Mr. McMillan said he looked at the head office non-operating reserves in particular. His analysis, completed within a few days, concluded that $142-million of the reserves were not supportable.

The $142-million did not have supporting documentation to justify their existence, or else did not have a "trigger" in that quarter to justify unwinding them at that time, he said.

The company decided not to release the reserves after all, he said. Days after originally booking the release of the provisions, Nortel reversed the entries from its books on July 10.

The Crown has contended the review was undertaken at the last minute and the provisions were reversed only because senior executives realized its profit would be too high and out of line with forecasts.

Mr. McMillan testified he asked Mr. Gollogly to sign authorization for the July 10 reversals because it involved such a large sum of money.

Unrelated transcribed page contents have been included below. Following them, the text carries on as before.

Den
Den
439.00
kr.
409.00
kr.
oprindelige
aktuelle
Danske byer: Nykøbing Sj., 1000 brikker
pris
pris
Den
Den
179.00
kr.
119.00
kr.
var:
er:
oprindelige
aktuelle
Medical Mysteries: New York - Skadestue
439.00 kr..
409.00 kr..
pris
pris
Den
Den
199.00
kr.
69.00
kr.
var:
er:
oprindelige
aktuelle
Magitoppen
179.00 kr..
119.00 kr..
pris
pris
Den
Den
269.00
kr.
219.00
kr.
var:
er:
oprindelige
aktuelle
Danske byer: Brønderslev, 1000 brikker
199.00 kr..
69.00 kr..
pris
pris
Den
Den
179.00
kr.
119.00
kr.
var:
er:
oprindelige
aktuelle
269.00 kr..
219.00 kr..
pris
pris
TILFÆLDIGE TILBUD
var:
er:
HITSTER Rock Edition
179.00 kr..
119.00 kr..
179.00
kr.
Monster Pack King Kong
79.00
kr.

"From a profit and loss perspective, $142-million was quite significant to our income," he testified. "I think my concern was on the profit and loss side of the entry."

The reversal had the impact of reducing Nortel's internal "pro forma" income to $35-million and its bottom line reported net income to a loss of $14-million.

The following day, July 11, Mr. McMillan testified his staff was asked to add about $20-million more of reserves back into income. The decision had the impact of moving the $14-million net loss to a profit of $6-million, the Crown has alleged.

Mr. McMillan said the amount of money involved was not large, but it was significant because it transformed a bottom-line loss for the quarter into a profit.

The request came from Mr. Beatty, he said, and occurred on a Friday when Mr. Gollogly was out of the office.

Mr. McMillan said Mr. Gollogly returned to the office the following Monday and appeared unhappy with the decision to use the $23-million of provisions. He told Mr. McMillan to reverse the entries, he said, returning the bottom line to a loss of $14-million.

That amount was later reported as Nortel's loss for the period.

But the $35-million internal "pro forma" income was enough to pay the return to profitability bonuses to executives and to trigger payouts under the company's restricted share unit plan, the court has heard.

The case is being heard by Mr. Justice Frank Marrocco of the Ontario Superior Court.